▸ What you are asked to do
Your answer should be an exact copy of all the entries, free of pictures.

*** Block opens ***

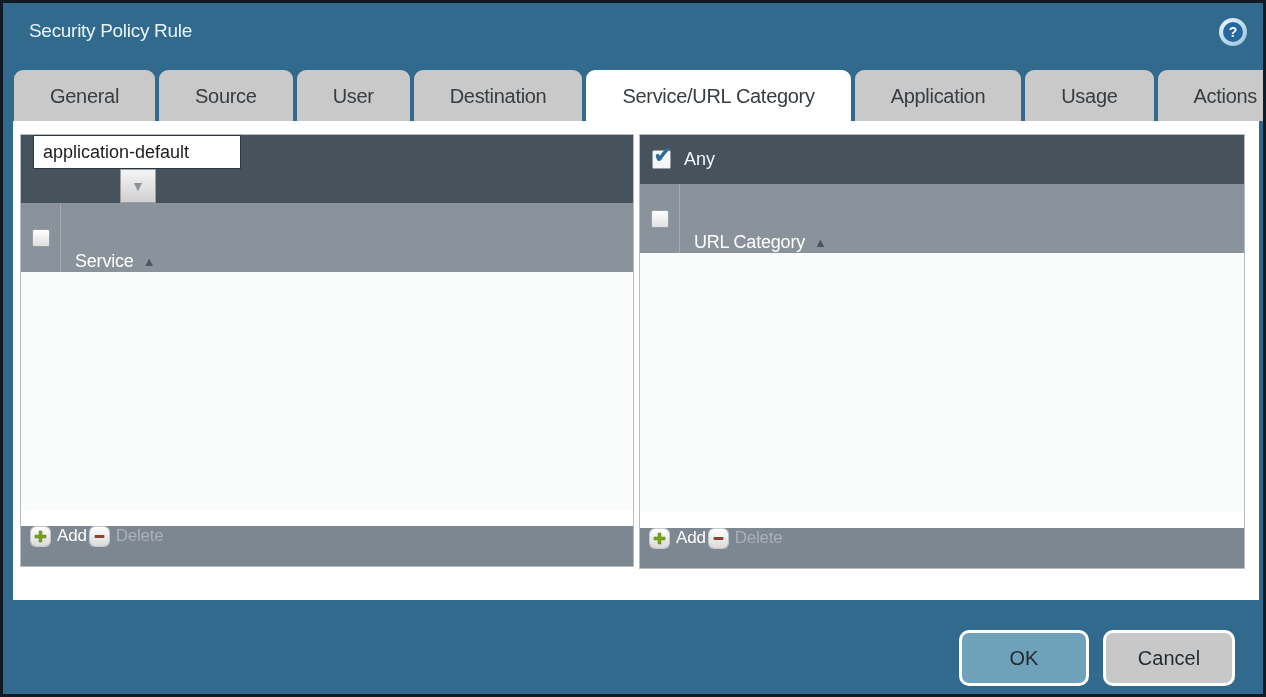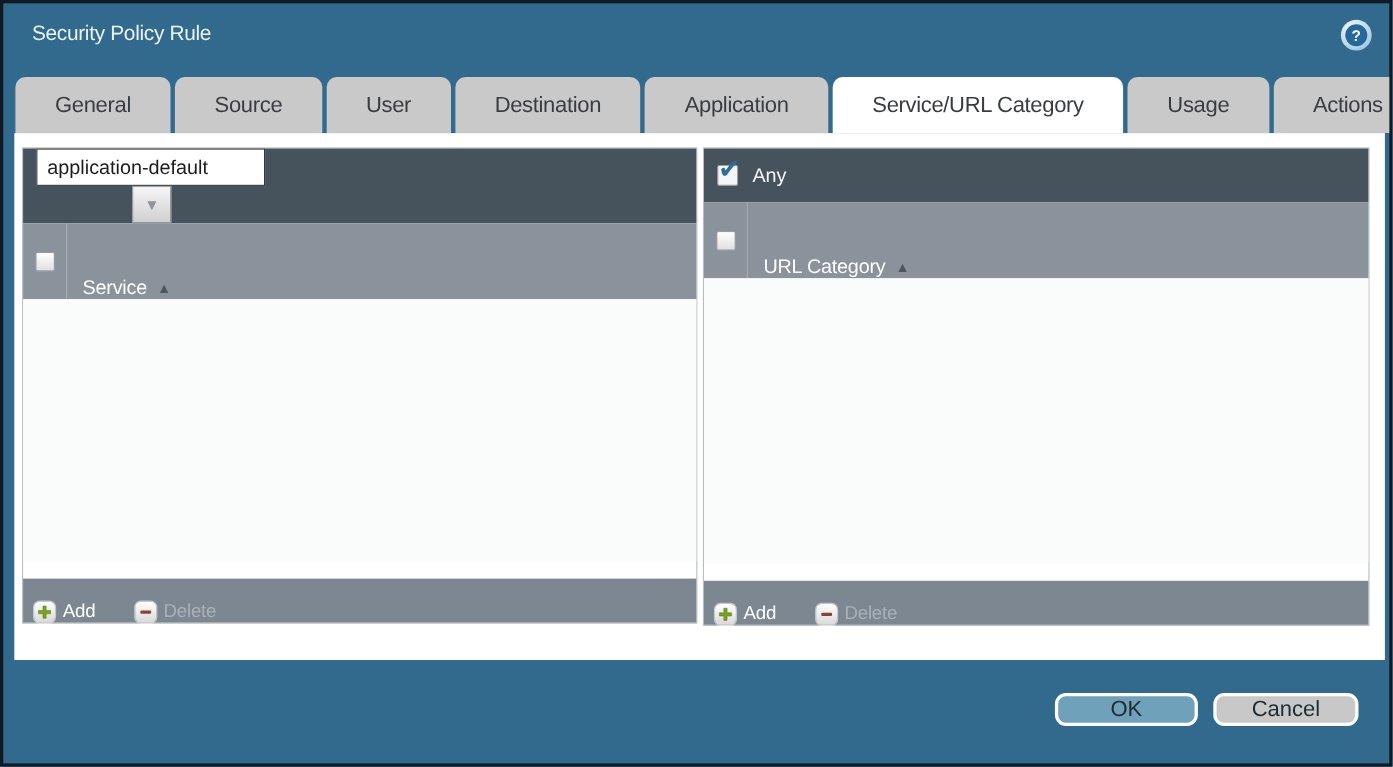--- a/index.html
+++ b/index.html
@@ -97,39 +97,39 @@
   .header-label {
     display:flex; align-items:center; gap:9px;
     color:#ffffff; font-size:18px; padding-left:14px; letter-spacing:-0.2px;margin-top:48px;
   }
   .sort { color:#4c565e; font-size:13px; }
 
   .panel-body { flex:1 1 auto; background:#fafbfb; }
 
   .panel-footer {
     flex:0 0 40px; background:#7d8791;
-    display:flex; align-items:flex-end; gap:36px; padding-left:10px;margin-top:16px;
+    display:flex; align-items:flex-start; gap:3px; padding-left:10px;margin-top:16px;
   }
   .footer-btn { display:flex; align-items:center; gap:7px; cursor:pointer; }
   .icon-sq {
     width:19px; height:19px; border-radius:5px;
     background:linear-gradient(#ffffff,#d9d9d9);
     box-shadow:0 0 0 1px rgba(255,255,255,0.55);
     display:flex; align-items:center; justify-content:center;
   }
   .footer-btn .label { font-size:17px; color:#ffffff; letter-spacing:-0.2px; }
   .footer-btn.disabled { cursor:default; }
   .footer-btn.disabled .label { color:#a9b1b7; }
 
   
   .dialog-buttons {
     position:absolute; right:28px; top:627px; display:flex; gap:14px;
   }
   .btn {
-    height:30px; border-radius:10px; border:3px solid #ffffff;
+    height:56px; border-radius:10px; border:3px solid #ffffff;
     font-size:20px; color:#1f2b32; cursor:pointer;
     display:flex; align-items:center; justify-content:center;
     font-family:"Liberation Sans", sans-serif;
   }
   .btn.ok { width:130px; background:#6fa1ba; }
   .btn.cancel { width:132px; background:#c8c8c8; }
 </style>
 </head>
 <body>
 
@@ -138,22 +138,22 @@
   <div class="title">Security Policy Rule</div>
   <div class="help">
     <div class="help-inner">?</div>
   </div>
 
   <div class="tabs">
     <div class="tab">General</div>
     <div class="tab">Source</div>
     <div class="tab">User</div>
     <div class="tab">Destination</div>
+    <div class="tab active">Service/URL Category</div>
     <div class="tab">Application</div>
-    <div class="tab active">Service/URL Category</div>
     <div class="tab">Usage</div>
     <div class="tab">Actions</div>
   </div>
 
   <div class="content">
 
     <div class="panel left">
       <div class="panel-toolbar">
         <div class="combo">
           <input class="combo-input" type="text" value="application-default" style="">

*** Block closes ***

▸ Exercise result
--- a/index.html
+++ b/index.html
@@ -97,39 +97,39 @@
   .header-label {
     display:flex; align-items:center; gap:9px;
     color:#ffffff; font-size:18px; padding-left:14px; letter-spacing:-0.2px;margin-top:48px;
   }
   .sort { color:#4c565e; font-size:13px; }
 
   .panel-body { flex:1 1 auto; background:#fafbfb; }
 
   .panel-footer {
     flex:0 0 40px; background:#7d8791;
-    display:flex; align-items:flex-end; gap:36px; padding-left:10px;margin-top:16px;
+    display:flex; align-items:flex-start; gap:3px; padding-left:10px;margin-top:16px;
   }
   .footer-btn { display:flex; align-items:center; gap:7px; cursor:pointer; }
   .icon-sq {
     width:19px; height:19px; border-radius:5px;
     background:linear-gradient(#ffffff,#d9d9d9);
     box-shadow:0 0 0 1px rgba(255,255,255,0.55);
     display:flex; align-items:center; justify-content:center;
   }
   .footer-btn .label { font-size:17px; color:#ffffff; letter-spacing:-0.2px; }
   .footer-btn.disabled { cursor:default; }
   .footer-btn.disabled .label { color:#a9b1b7; }
 
   
   .dialog-buttons {
     position:absolute; right:28px; top:627px; display:flex; gap:14px;
   }
   .btn {
-    height:30px; border-radius:10px; border:3px solid #ffffff;
+    height:56px; border-radius:10px; border:3px solid #ffffff;
     font-size:20px; color:#1f2b32; cursor:pointer;
     display:flex; align-items:center; justify-content:center;
     font-family:"Liberation Sans", sans-serif;
   }
   .btn.ok { width:130px; background:#6fa1ba; }
   .btn.cancel { width:132px; background:#c8c8c8; }
 </style>
 </head>
 <body>
 
@@ -138,22 +138,22 @@
   <div class="title">Security Policy Rule</div>
   <div class="help">
     <div class="help-inner">?</div>
   </div>
 
   <div class="tabs">
     <div class="tab">General</div>
     <div class="tab">Source</div>
     <div class="tab">User</div>
     <div class="tab">Destination</div>
+    <div class="tab active">Service/URL Category</div>
     <div class="tab">Application</div>
-    <div class="tab active">Service/URL Category</div>
     <div class="tab">Usage</div>
     <div class="tab">Actions</div>
   </div>
 
   <div class="content">
 
     <div class="panel left">
       <div class="panel-toolbar">
         <div class="combo">
           <input class="combo-input" type="text" value="application-default" style="">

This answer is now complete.